Marcos se lembra de que um dos períodos mais difíceis da carreira foi no ano de 1997. Coincidentemente ou não, período em que mais se envolveu com o teatro. “Eu estava no terceiro ano do curso e me aplicava muito”, recorda-se. “Eu montei dois espetáculos na EAD e os dois foram lindos. Só que foi o meu ano de maior dureza.” Ele explica que tais incidentes costumam acontecer na vida de um ator. “Isso cria uma condição de eterno suspense para o ator. Às vezes, você pode estar envolvido num trabalho maravilhoso, sendo super reconhecido pela crítica, aceito pelo público, mas não consegue pagar o aluguel. Nem sempre o reconhecimento artístico vem junto com o financeiro”, explica. O ator, que interpreta o personagem Tim no espetáculo Suburbia, confessa que sua vida muda muito quando está fazendo TV. “Além do incremento no aspecto financeiro, é preciso ser muito tranqüilo para continuar sendo o tipo de ator que acho que vale a pena. Eu vivi a fama em Fascinação, de uma maneira muito tímida, mas já deu para saber o quanto o ego pode ser traiçoeiro.” Por outro lado, desde que deixou o elenco de Sandy & Junior, Marcos conta que teve de voltar a se defrontar com questões relacionadas à mera sobrevivência. Assim como qualquer mortal.


A evidência do ator
Andar com as próprias pernas sem deixar subir à cabeça


Em 1982, sob o comando de Antunes Filho, o Sesc/SP criou o CPT - Centro de Pesquisa Teatral. Um núcleo que vem, desde então, promovendo a continuidade de pesquisas estéticas no teatro e ainda atividades no campo da formação de atores, de técnicos e de outros criadores cênicos.

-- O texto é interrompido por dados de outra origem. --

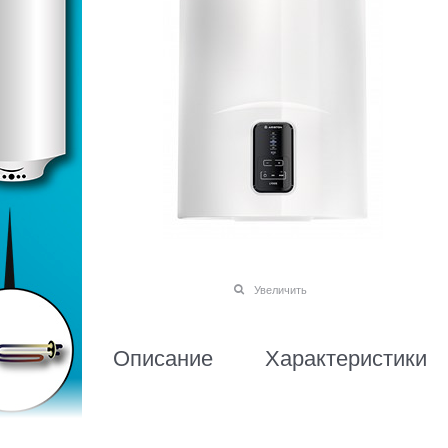
Увеличить
Описание
Характеристики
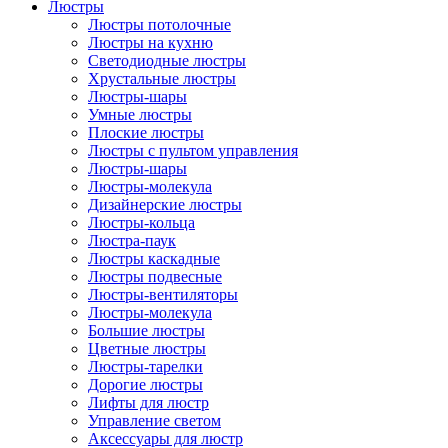
Люстры
Люстры потолочные
Люстры на кухню
Светодиодные люстры
Хрустальные люстры
Люстры-шары
Умные люстры
Плоские люстры
Люстры с пультом управления
Люстры-шары
Люстры-молекула
Дизайнерские люстры
Люстры-кольца
Люстра-паук
Люстры каскадные
Люстры подвесные
Люстры-вентиляторы
Люстры-молекула
Большие люстры
Цветные люстры
Люстры-тарелки
Дорогие люстры
Лифты для люстр
Управление светом
Аксессуары для люстр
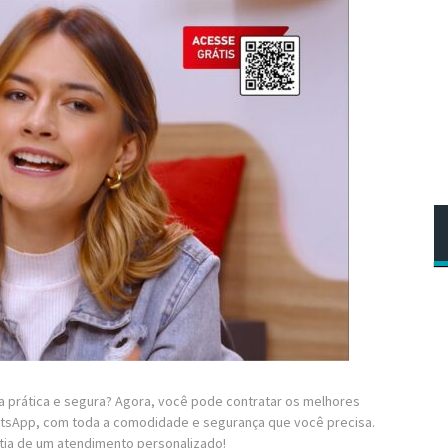
ra prática e segura? Agora, você pode contratar os melhores
atsApp, com toda a comodidade e segurança que você precisa.
tia de um atendimento personalizado!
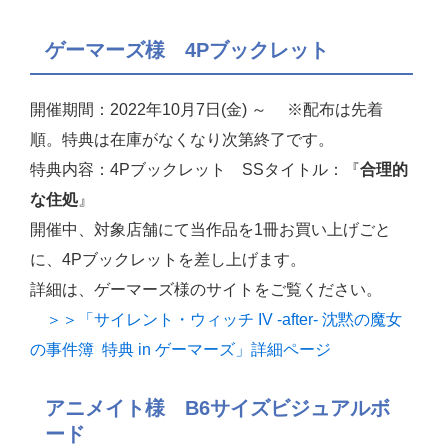
ゲーマーズ様 4Pブックレット
開催期間：2022年10月7日(金) ～ ※配布は先着
順。特典は在庫がなくなり次第終了です。
特典内容：4Pブックレット SSタイトル：『
合理的
な住処
』
開催中、対象店舗にて当作品を1冊お買い上げごと
に、4Pブックレットを差し上げます。
詳細は、ゲーマーズ様のサイトをご覧ください。
＞＞「サイレント・ウィッチ IV -after- 沈黙の魔女
の事件簿 特典 in ゲーマーズ」詳細ページ
アニメイト様 B6サイズビジュアルボ
ード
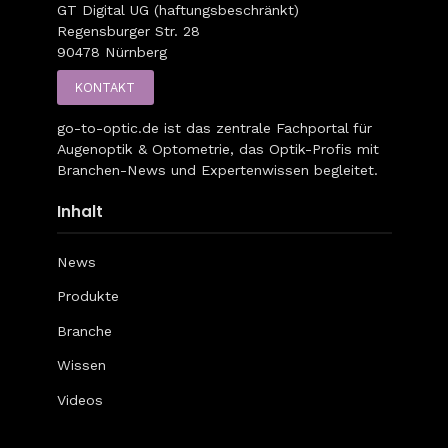
GT Digital UG (haftungsbeschränkt)
Regensburger Str. 28
90478 Nürnberg
KONTAKT
go-to-optic.de
ist das zentrale Fachportal für
Augenoptik & Optometrie, das Optik-Profis mit
Branchen-News und Expertenwissen begleitet.
Inhalt
News
Produkte
Branche
Wissen
Videos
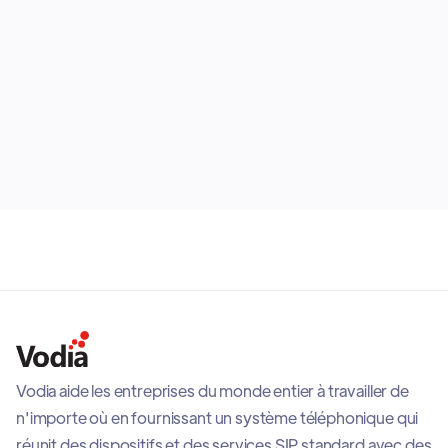
automatically to control how calls are handled during
business hours, after hours, holidays, or special
events. They can also be chained together for more
advanced routing logic and integrated with external
May 12, 2026
calendars such as Google Calendar to support
dynamic scheduling and operational flexibility across
business environments.
Vodia aide les entreprises du monde entier à travailler de
n'importe où en fournissant un système téléphonique qui
réunit des dispositifs et des services SIP standard avec des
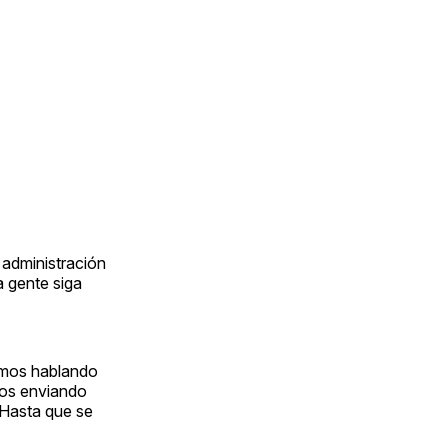
 administración
a gente siga
amos hablando
mos enviando
 Hasta que se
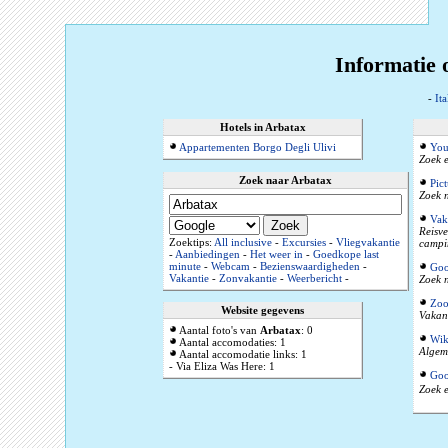
Informatie o
-
Ita
Hotels in Arbatax
Appartementen Borgo Degli Ulivi
You
Zoek e
Zoek naar Arbatax
Pic
Zoek n
Vak
Reisve
Zoektips:
All inclusive
-
Excursies
-
Vliegvakantie
campi
-
Aanbiedingen
-
Het weer in
-
Goedkope last
minute
-
Webcam
-
Bezienswaardigheden
-
Goo
Vakantie
-
Zonvakantie
-
Weerbericht
-
Zoek n
Zoo
Website gegevens
Vakant
Aantal foto's van
Arbatax
: 0
Wik
Aantal accomodaties: 1
Algeme
Aantal accomodatie links: 1
- Via Eliza Was Here: 1
Goo
Zoek e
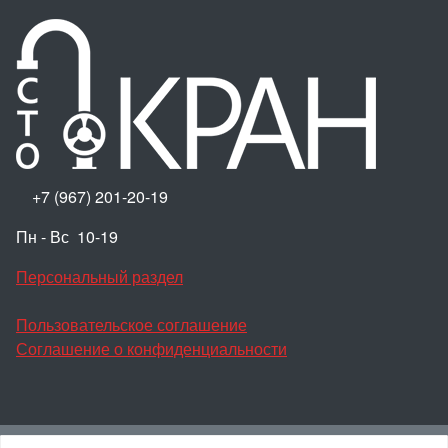
+7 (967) 201-20-19
Пн - Вс 10-19
Персональный раздел
Пользовательское соглашение
Соглашение о конфиденциальности
Наверх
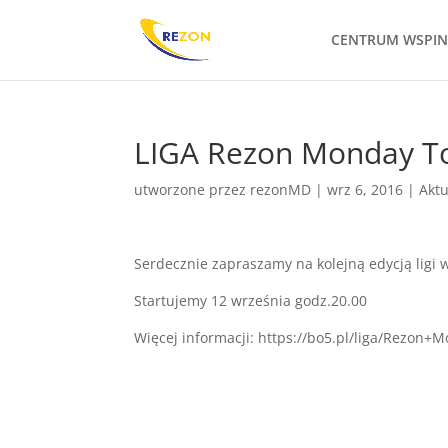
CENTRUM WSPI
LIGA Rezon Monday Tou
utworzone przez
rezonMD
|
wrz 6, 2016
|
Aktu
Serdecznie zapraszamy na kolejną edycją ligi 
Startujemy 12 września godz.20.00
Więcej informacji: https://bo5.pl/liga/Rezon+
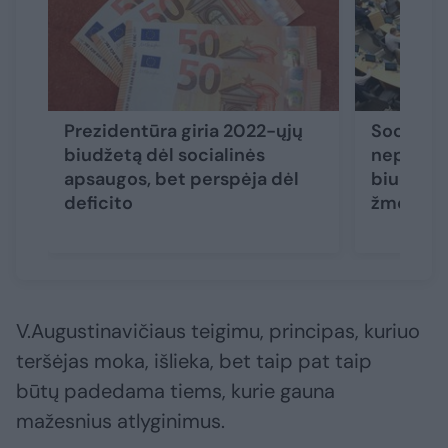
Prezidentūra giria 2022-ųjų
Socialde
biudžetą dėl socialinės
nepalaiky
apsaugos, bet perspėja dėl
biudžetas
deficito
žmonių 
V.Augustinavičiaus teigimu, principas, kuriuo
teršėjas moka, išlieka, bet taip pat taip
būtų padedama tiems, kurie gauna
mažesnius atlyginimus.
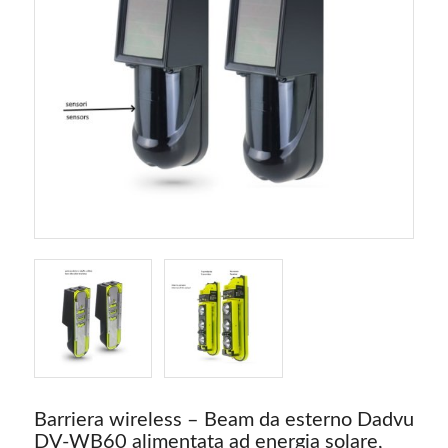
Barriera wireless – Beam da esterno Dadvu
DV-WB60 alimentata ad energia solare,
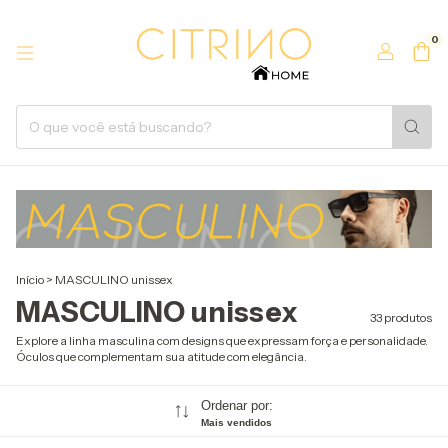
0
Início
>
MASCULINO unissex
MASCULINO unissex
33 produtos
Explore a linha masculina com designs que expressam força e personalidade.
Óculos que complementam sua atitude com elegância.
Ordenar por:
Mais vendidos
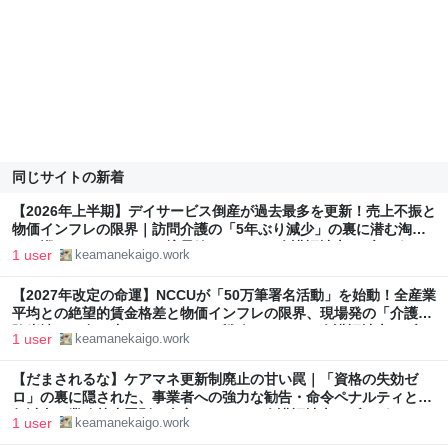
同じサイトの新着
【2026年上半期】デイサービス倒産が過去最多を更新！売上不振と
物価インフレの限界｜訪問介護の「5年ぶり減少」の裏に潜む淘汰
の一巡とサバイバルへの境界線 - ケアマネ介護福祉士のブログ
1 user
keamanekaigo.work
【2027年改定の命運】NCCUが「50万筆署名活動」を始動！全産業
平均との絶望的賃金格差と物価インフレの限界、現場発の「介護保
険崩壊」を食い止めるサバイバル戦略 - ケアマネ介護福祉士のブロ
1 user
keamanekaigo.work
グ
【だまされるな】ケアマネ更新制廃止の甘い罠｜「資格の失効ゼ
ロ」の裏に隠された、事業者への強力な勧告・命令ペナルティと1
年以内の業務禁止罰則の真実 - ケアマネ介護福祉士のブログ
1 user
keamanekaigo.work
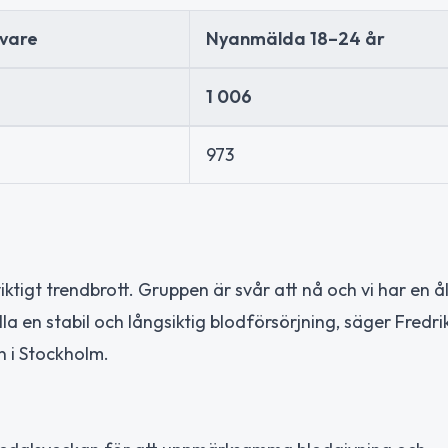
vare
Nyanmälda 18–24 år
1 006
973
viktigt trendbrott. Gruppen är svår att nå och vi har en 
a en stabil och långsiktig blodförsörjning, säger Fredri
n i Stockholm.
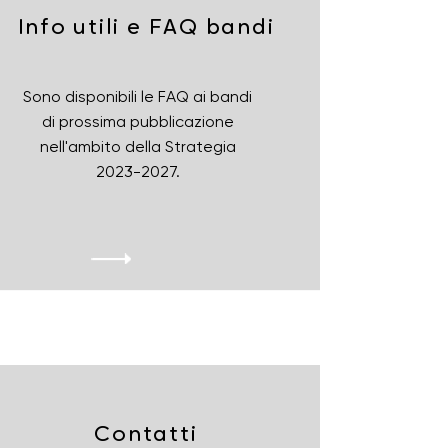
Info utili e FAQ bandi
Sono disponibili le FAQ ai bandi
di prossima pubblicazione
nell'ambito della Strategia
2023-2027
.
Contatti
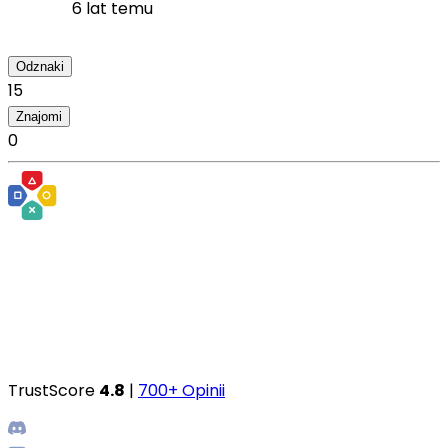
6 lat temu
Odznaki
15
Znajomi
0
TrustScore
4.8
|
700+ Opinii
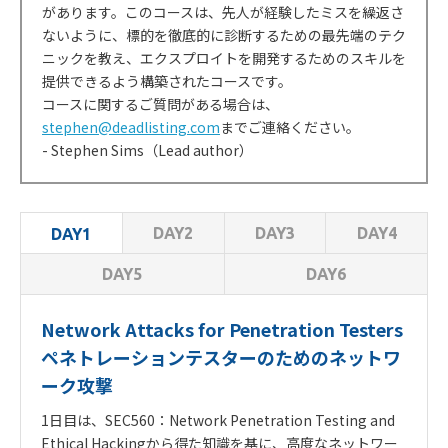
があります。このコースは、先人が経験したミスを繰返さ
ないように、標的を徹底的に診断するための最先端のテク
ニックを教え、エクスプロイトを開発するためのスキルを
提供できるよう構築されたコースです。
コースに関するご質問がある場合は、
stephen@deadlisting.com
までご連絡ください。
- Stephen Sims（Lead author）
DAY2
DAY3
DAY4
DAY1
DAY5
DAY6
Network Attacks for Penetration Testers
ペネトレーションテスターのためのネットワ
ーク攻撃
1日目は、SEC560：Network Penetration Testing and
Ethical Hackingから得た知識を基に、高度なネットワー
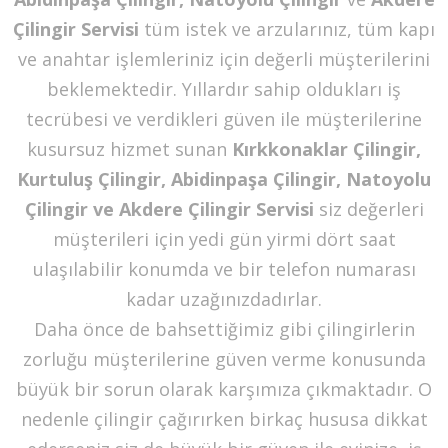
Çilingir
Servisi
tüm istek ve arzularınız, tüm kapı
ve anahtar işlemleriniz için değerli müşterilerini
beklemektedir. Yıllardır sahip oldukları iş
tecrübesi ve verdikleri güven ile müşterilerine
kusursuz hizmet sunan
Kırkkonaklar Çilingir,
Kurtuluş Çilingir, Abidinpaşa Çilingir, Natoyolu
Çilingir ve Akdere Çilingir Servisi
siz değerleri
müşterileri için yedi gün yirmi dört saat
ulaşılabilir konumda ve bir telefon numarası
kadar uzağınızdadırlar.
Daha önce de bahsettiğimiz gibi çilingirlerin
zorluğu müşterilerine güven verme konusunda
büyük bir sorun olarak karşımıza çıkmaktadır. O
nedenle çilingir çağırırken birkaç hususa dikkat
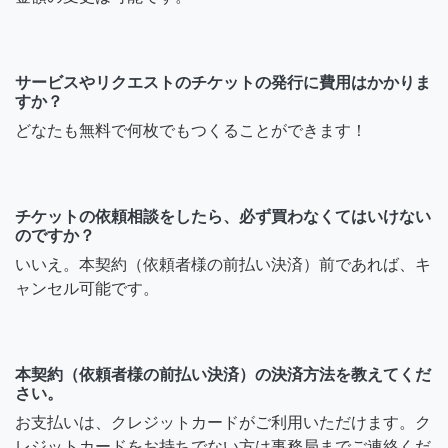
サービスやリクエストのチケットの発行に費用はかかりま
すか？
どなたも無料で何枚でもつくることができます！
チケットの依頼相談をしたら、必ず買わなくてはいけない
のですか？
いいえ。本契約（依頼者様の前払い決済）前であれば、キ
ャンセル可能です。
本契約（依頼者様の前払い決済）の決済方法を教えてくだ
さい。
お支払いは、クレジットカードがご利用いただけます。ク
レジットカードをお持ちでない方は事務局までご連絡くだ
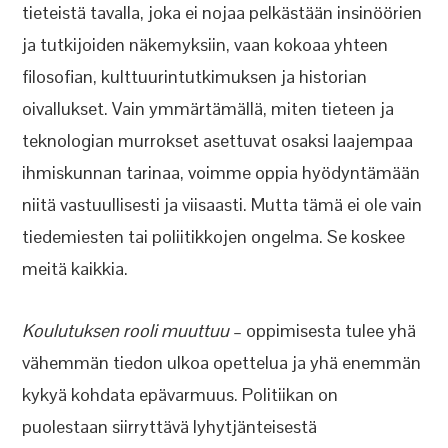
tieteistä tavalla, joka ei nojaa pelkästään insinöörien
ja tutkijoiden näkemyksiin, vaan kokoaa yhteen
filosofian, kulttuurintutkimuksen ja historian
oivallukset. Vain ymmärtämällä, miten tieteen ja
teknologian murrokset asettuvat osaksi laajempaa
ihmiskunnan tarinaa, voimme oppia hyödyntämään
niitä vastuullisesti ja viisaasti. Mutta tämä ei ole vain
tiedemiesten tai poliitikkojen ongelma. Se koskee
meitä kaikkia.
Koulutuksen rooli muuttuu
– oppimisesta tulee yhä
vähemmän tiedon ulkoa opettelua ja yhä enemmän
kykyä kohdata epävarmuus. Politiikan on
puolestaan siirryttävä lyhytjänteisestä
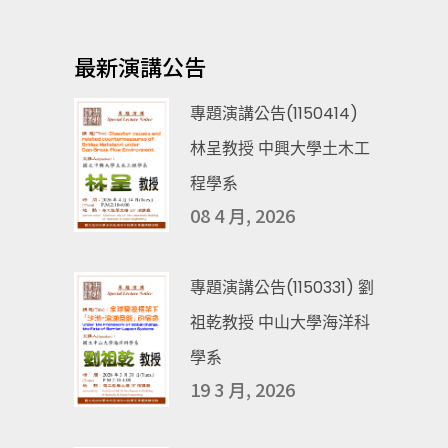
最新演講公告
專題演講公告(1150414)
林呈教授 中興大學土木工
程學系
08 4 月, 2026
專題演講公告(1150331) 劉
祖乾教授 中山大學海洋科
學系
19 3 月, 2026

Centenas de jovens atores já estagiaram no CPT, aprendendo novas técnicas interpretativas, contribuindo para a pesquisa de meios que resultaram num novo método para o ator. O mais recente projeto de pesquisa teatral realizado pelo CPT resultou na série de esquetes/espetáculos que recebeu o apropriado nome de Prét-à-Porter (foto).
Nessa nova proposta, cada ator ganha, desde a composição das cenas até a interpretação, o status de principal gestor de seu trabalho.
Atualmente, já em sua quarta edição, o Prét-à-Porter consolidou um novo estilo de criação e, consequentemente, uma nova visão do público para o ator.
Segundo Antunes, a relação platéia e artista caminha para um futuro em que haverá reavaliação do papel do observador e do observado. “O Prêt-à-Porter é a emancipação do ator”, sintetiza.